▶ **Instructions to follow**
All of the data below should come back exactly as written, minus its images.

▶ **Material provided**
>>>
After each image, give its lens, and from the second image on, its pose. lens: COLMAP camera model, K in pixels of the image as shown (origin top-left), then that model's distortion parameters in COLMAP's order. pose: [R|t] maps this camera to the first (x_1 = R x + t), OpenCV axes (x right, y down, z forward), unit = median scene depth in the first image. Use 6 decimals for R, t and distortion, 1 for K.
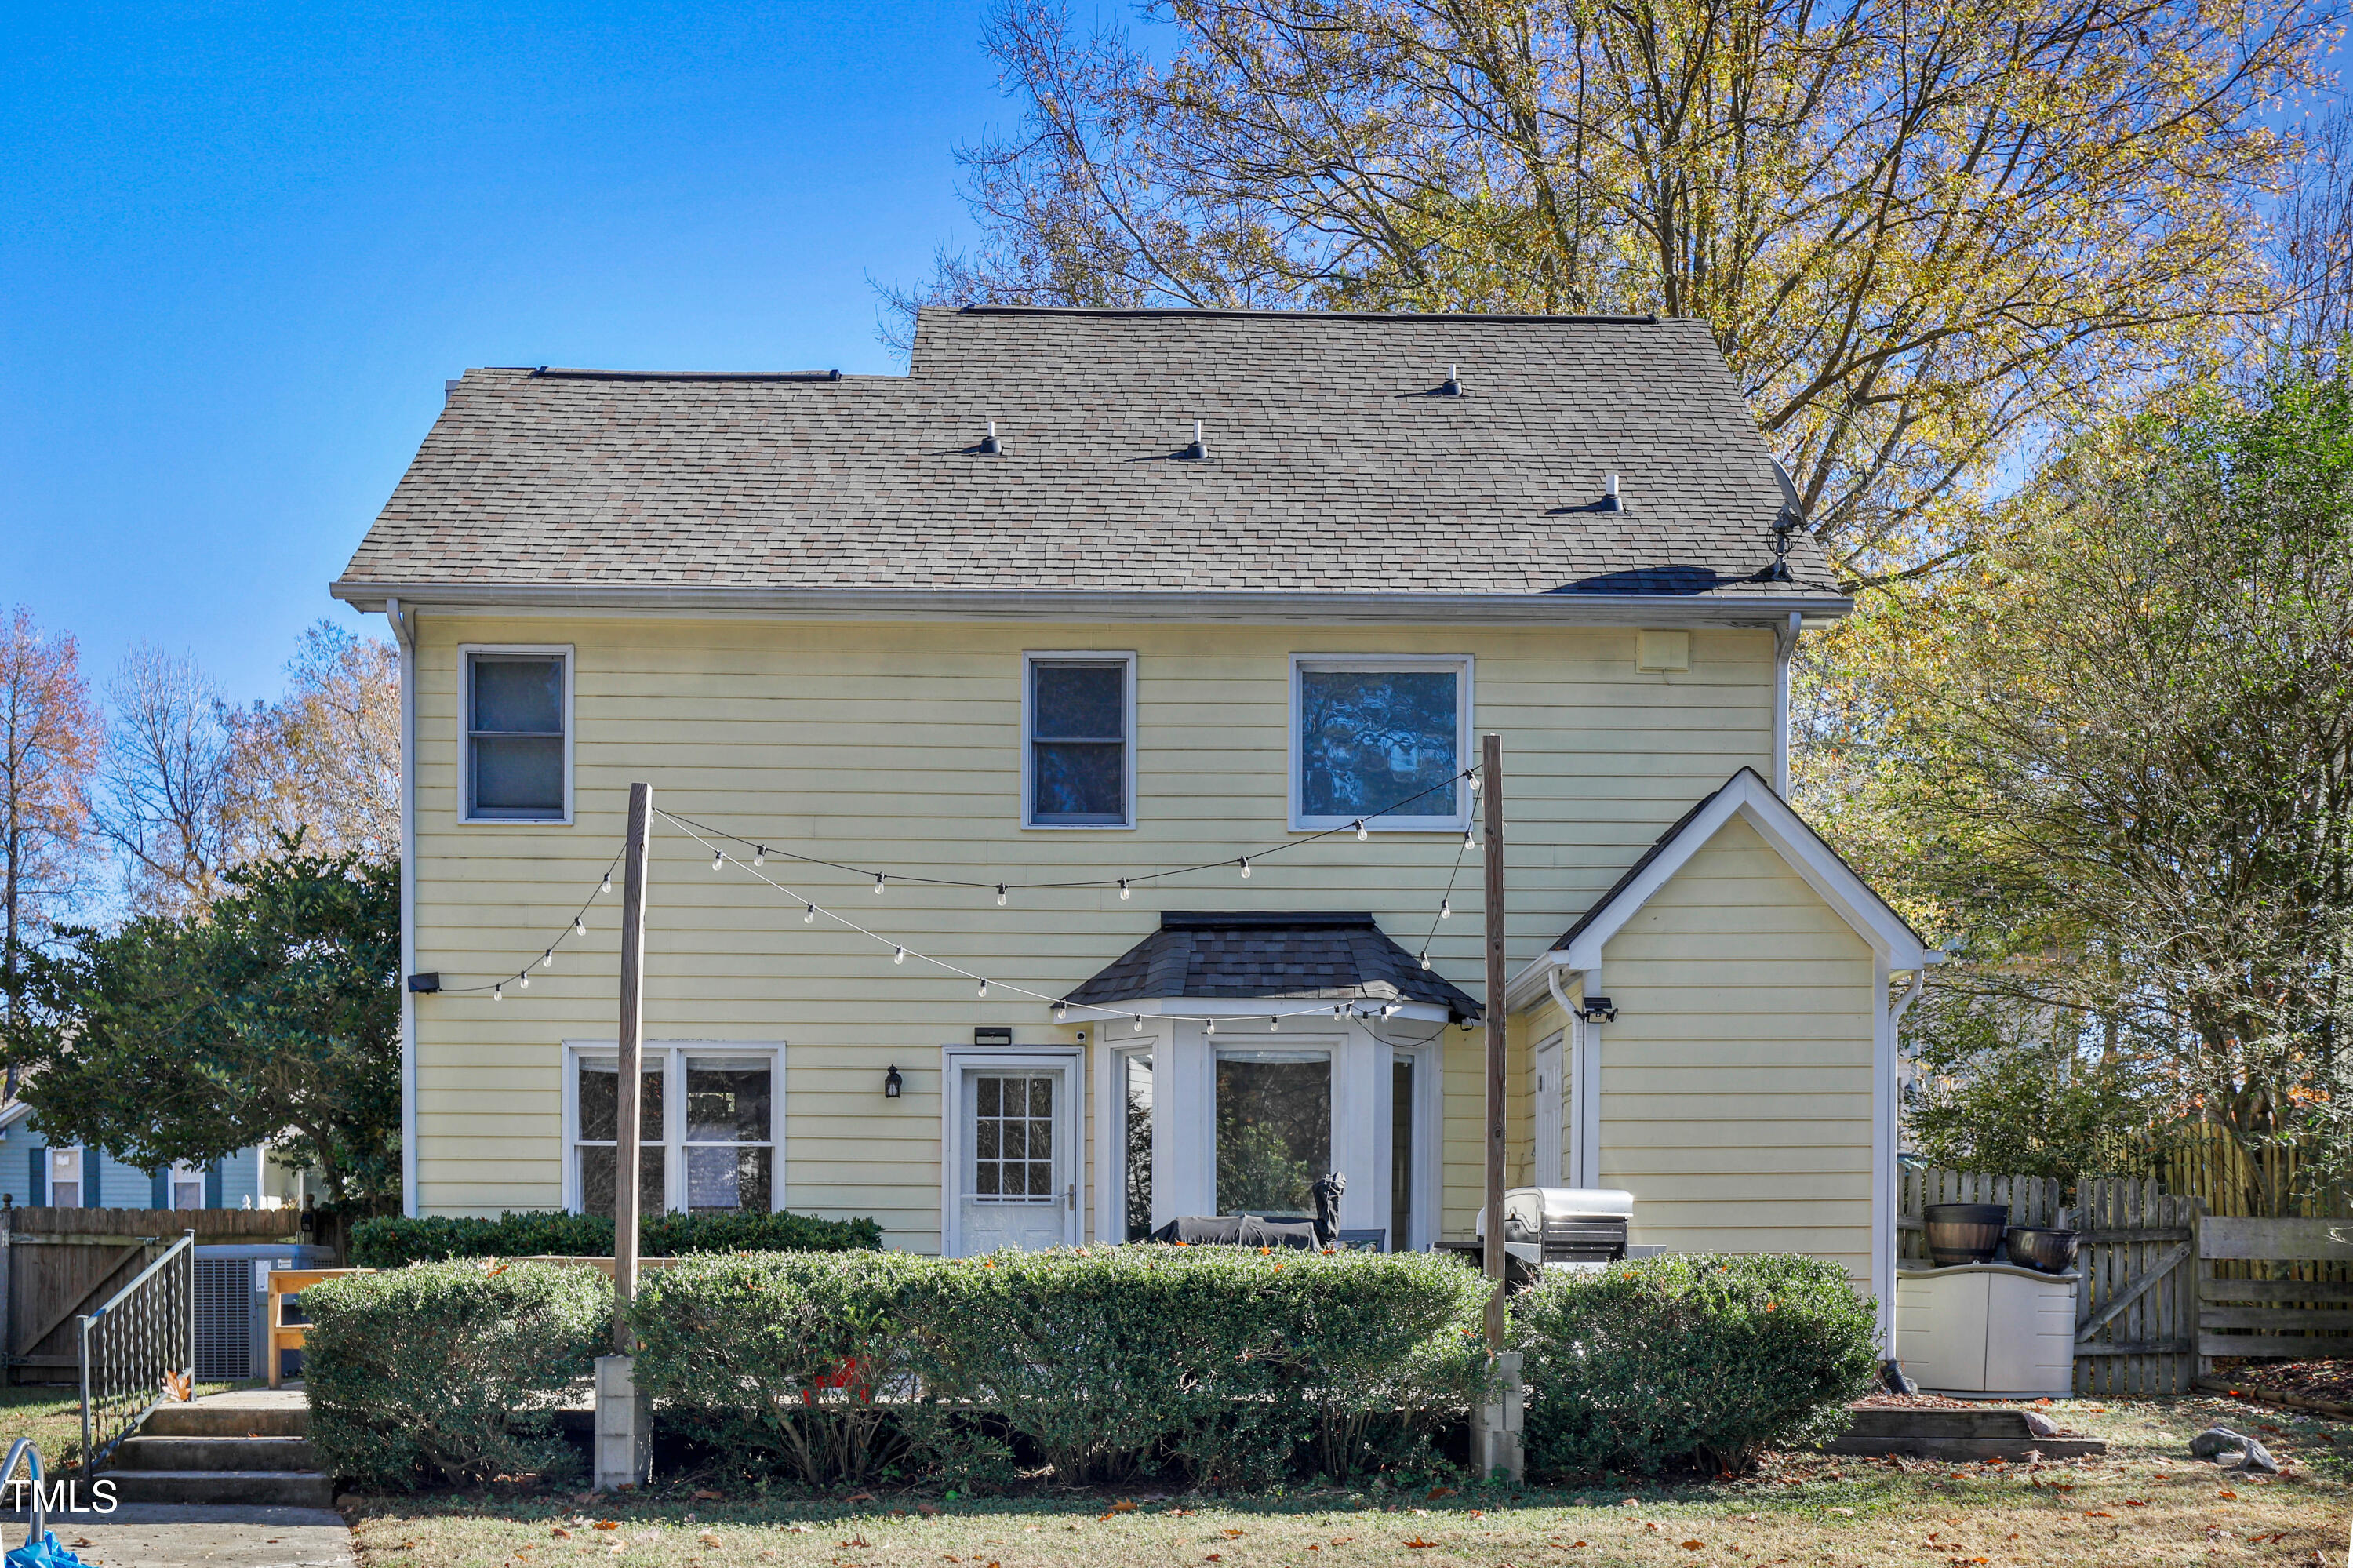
lens RADIAL K [[2377.4, 0, 1175.8], [0, 2377.4, 785.4], [0, 0, 1]] dist [-0.006171, -0.000638]
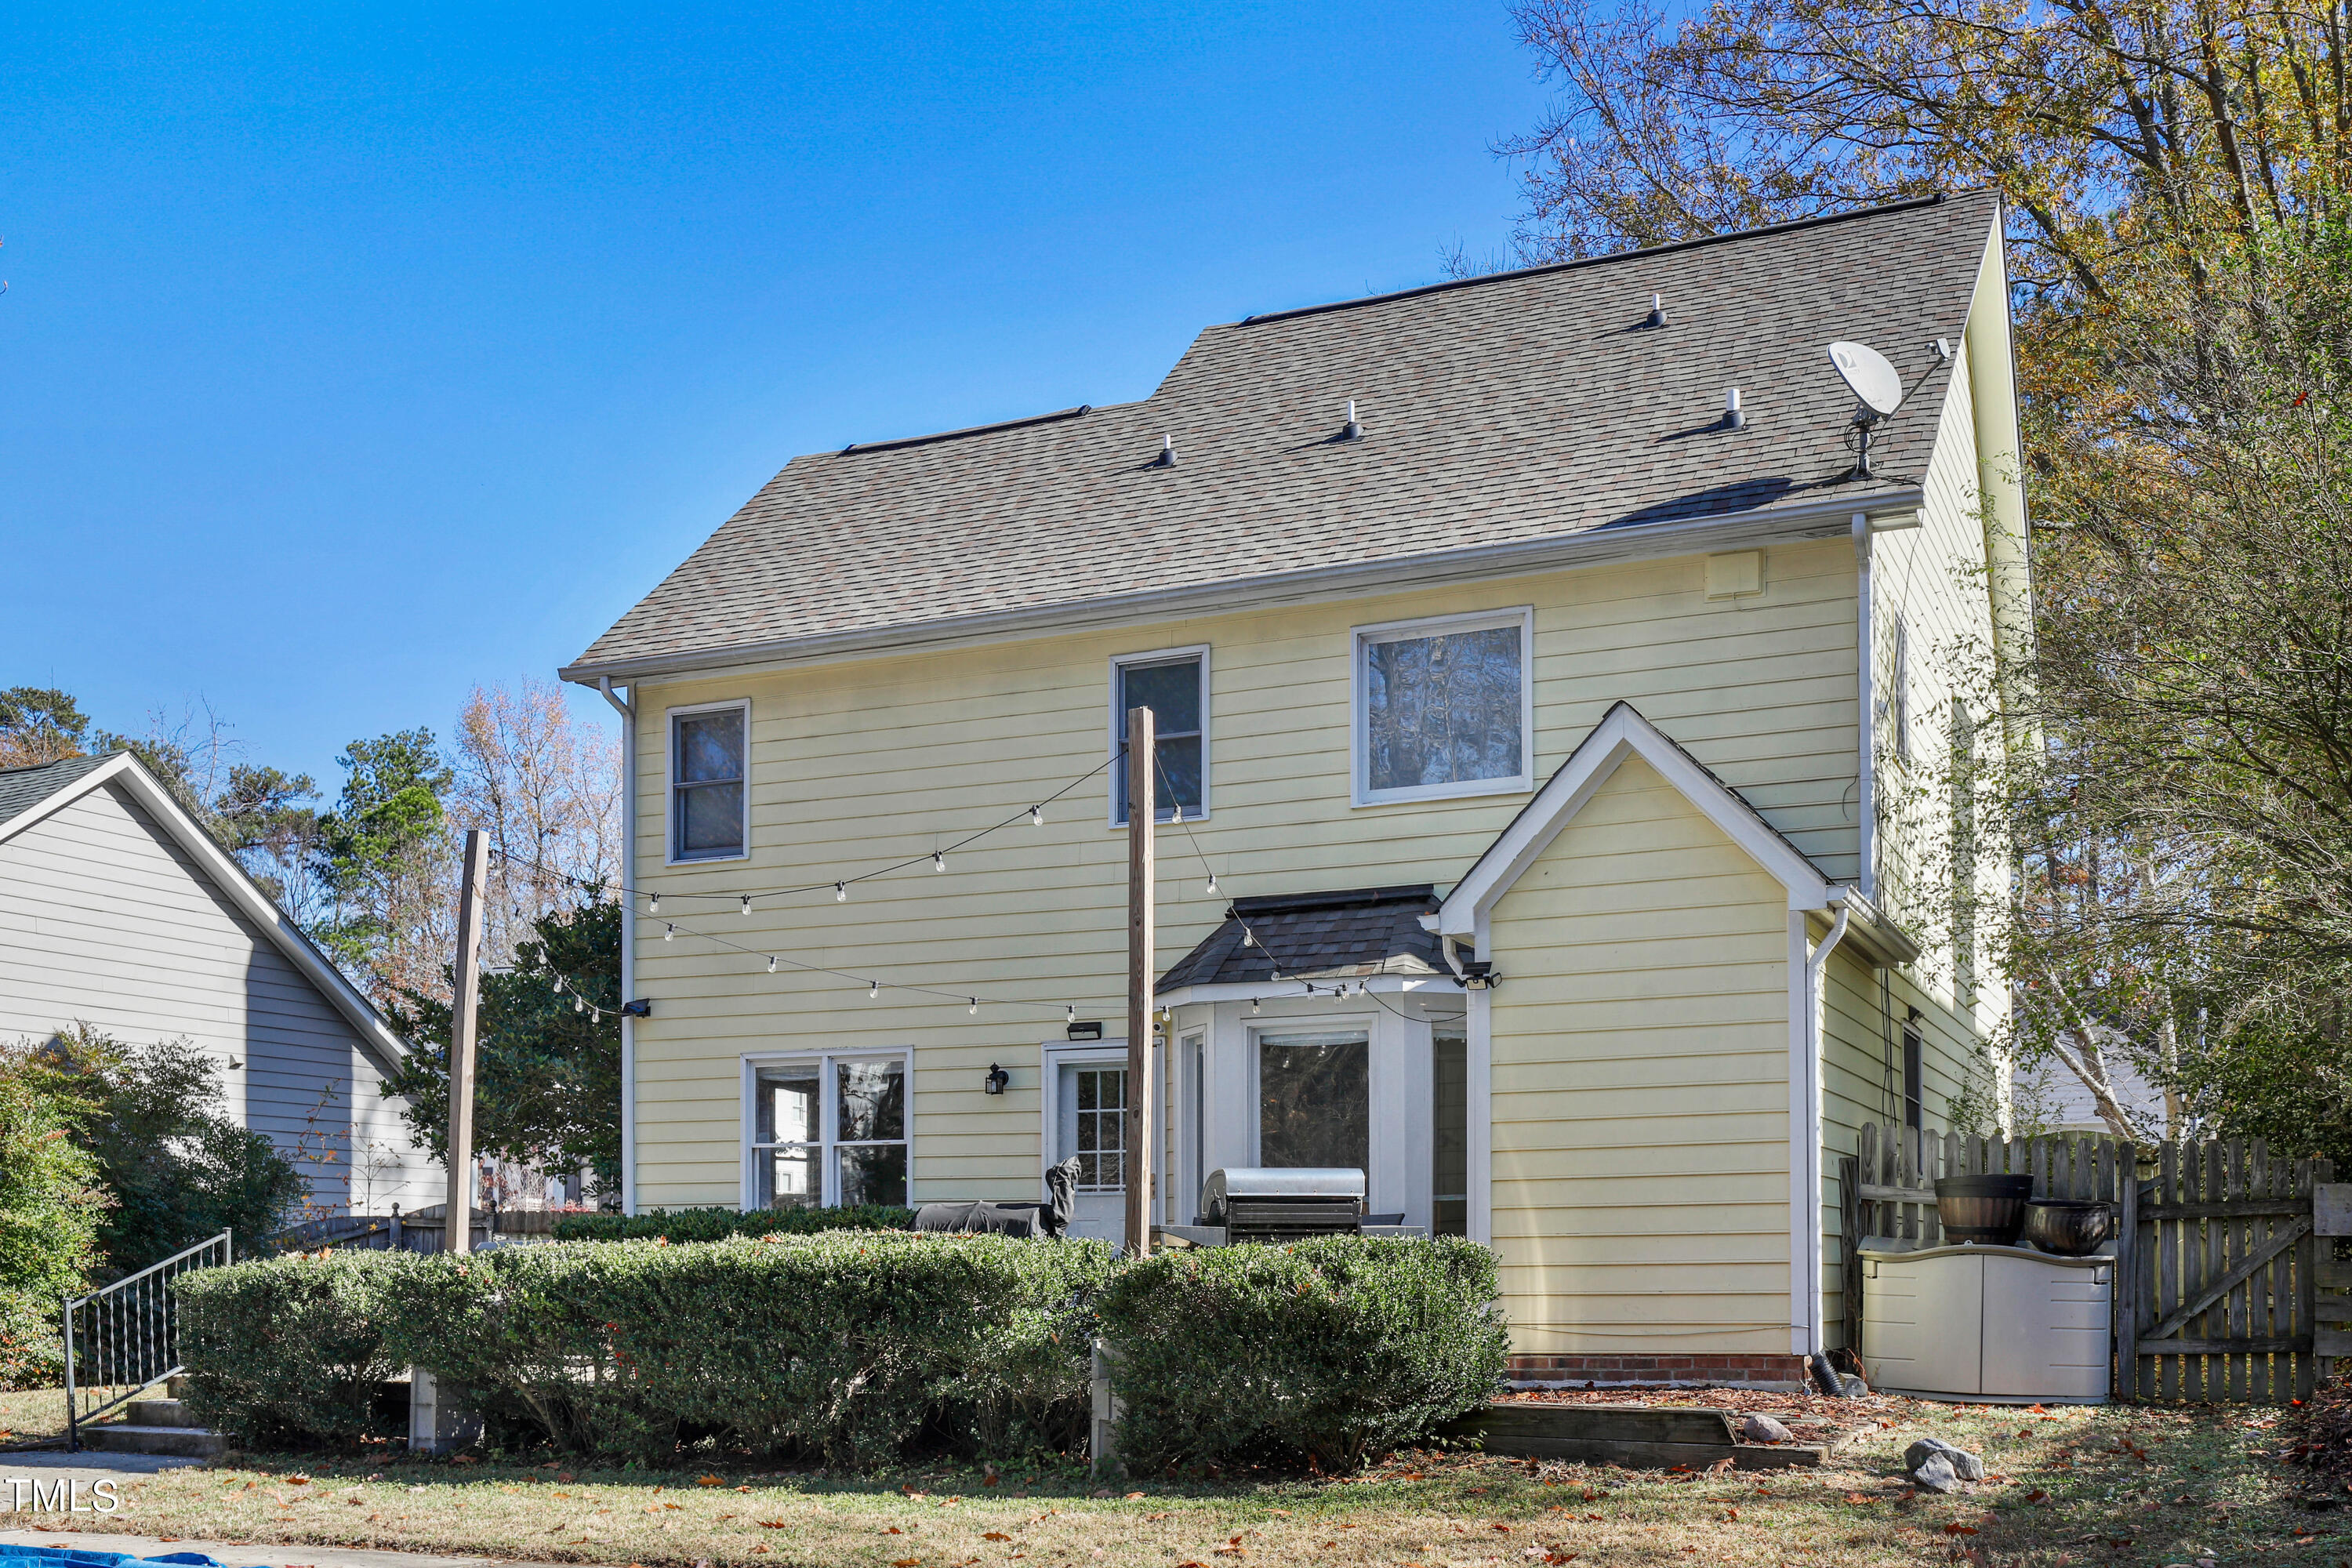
lens RADIAL K [[2355.7, 0, 1176.1], [0, 2355.7, 686.5], [0, 0, 1]] dist [0.001900, -0.006271]
pose [[0.894829, -0.110875, -0.432420, 0.415956], [0.093329, 0.993724, -0.061666, 0.023132], [0.436543, 0.014823, 0.899561, 0.091172]]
<<<
▶ **Solution to this problem**
After each image, give its lens, and from the second image on, its pose. lens: COLMAP camera model, K in pixels of the image as shown (origin top-left), then that model's distortion parameters in COLMAP's order. pose: [R|t] maps this camera to the first (x_1 = R x + t), OpenCV axes (x right, y down, z forward), unit = median scene depth in the first image. Use 6 decimals for R, t and distortion, 1 for K.
lens RADIAL K [[2377.4, 0, 1175.8], [0, 2377.4, 785.4], [0, 0, 1]] dist [-0.006171, -0.000638]
lens RADIAL K [[2355.7, 0, 1176.1], [0, 2355.7, 686.5], [0, 0, 1]] dist [0.001900, -0.006271]
pose [[0.894829, -0.110875, -0.432420, 0.415956], [0.093329, 0.993724, -0.061666, 0.023132], [0.436543, 0.014823, 0.899561, 0.091172]]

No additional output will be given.